Text extracted from each page:
-- Opening Marker --

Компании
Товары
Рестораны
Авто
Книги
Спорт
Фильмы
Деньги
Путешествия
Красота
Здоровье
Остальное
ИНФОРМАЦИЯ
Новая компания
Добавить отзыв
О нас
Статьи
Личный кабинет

-- Closing Marker --

### Work to be completed
Write out every line of the data above as a JSON list of strings, one string per line, leaving out any blank lines.

### Result for this exercise
[
  "Компании",
  "Товары",
  "Рестораны",
  "Авто",
  "Книги",
  "Спорт",
  "Фильмы",
  "Деньги",
  "Путешествия",
  "Красота",
  "Здоровье",
  "Остальное",
  "ИНФОРМАЦИЯ",
  "Новая компания",
  "Добавить отзыв",
  "О нас",
  "Статьи",
  "Личный кабинет"
]